Gum disease and excessive plaque have been associated with many cardiovascular problems including:
- Clogged arteries
- Heart disease
- Bacterial endocarditis
Poor oral health makes it harder for diabetics to control blood sugar and insulin levels. If you have diabetes it is important to stay on top of your dental health, to prevent complications caused by fluctuating blood sugar levels.
Diabetes increases your risk of developing cavities, gum disease, tooth loss and dry mouth.
Infections Throughout The Body
If you have gum disease, the bacteria that started by causing cavities are now spreading into the gums and interior of the teeth. From there, they can enter your bloodstream and cause infections and damage to any part of the body.
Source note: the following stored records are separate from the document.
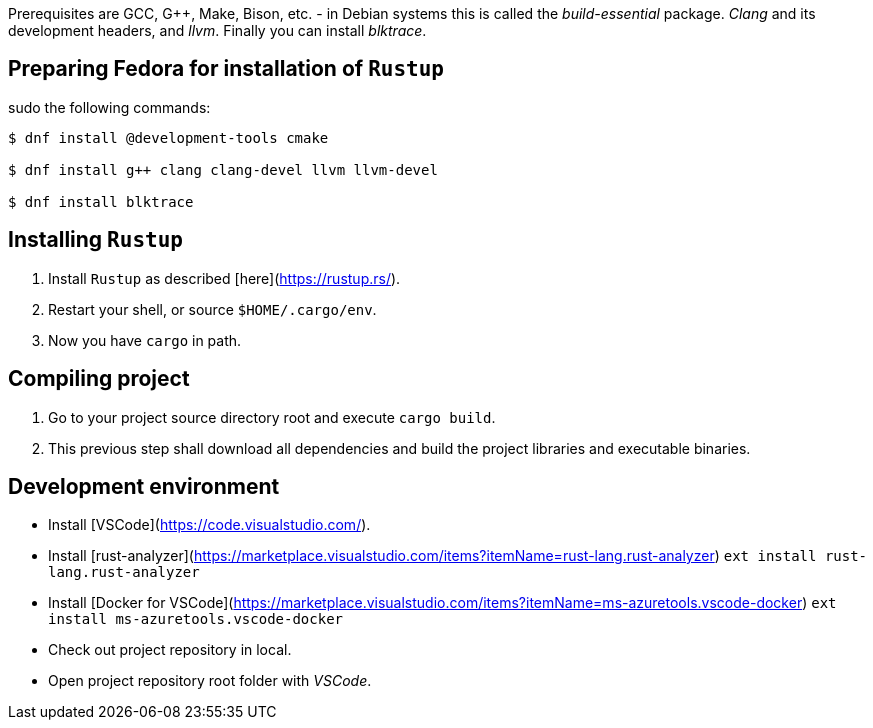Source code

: :noheader:
= Installation

Prerequisites are GCC, G++, Make, Bison, etc. - in Debian systems this is called the _build-essential_ package.
_Clang_ and its development headers, and _llvm_. Finally you can install _blktrace_.

== Preparing Fedora for installation of `Rustup`

sudo the following commands:

```bash

$ dnf install @development-tools cmake

$ dnf install g++ clang clang-devel llvm llvm-devel

$ dnf install blktrace
```

== Installing `Rustup`

1. Install `Rustup` as described [here](https://rustup.rs/).
2. Restart your shell, or source `$HOME/.cargo/env`.
3. Now you have `cargo` in path.

== Compiling project

1. Go to your project source directory root and execute `cargo build`.
2. This previous step shall download all dependencies and build the project libraries and executable binaries.

== Development environment

* Install [VSCode](https://code.visualstudio.com/).
* Install [rust-analyzer](https://marketplace.visualstudio.com/items?itemName=rust-lang.rust-analyzer) `ext install rust-lang.rust-analyzer`
* Install [Docker for VSCode](https://marketplace.visualstudio.com/items?itemName=ms-azuretools.vscode-docker) `ext install ms-azuretools.vscode-docker`
* Check out project repository in local.
* Open project repository root folder with _VSCode_.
Gum disease has been linked to low birth weight and premature births because once the bacteria from gum disease have entered your bloodstream they have access to your baby’s bloodstream. It is important to take care of your oral health before you become pregnant.
The signs of many health conditions appear in your mouth before they are noticeable elsewhere. Regular dental care can help you spot and address health problems in their early stages, including:
- Sjogren’s syndrome
Taking care of your oral health is an investment not only in your smile, but in your overall general health.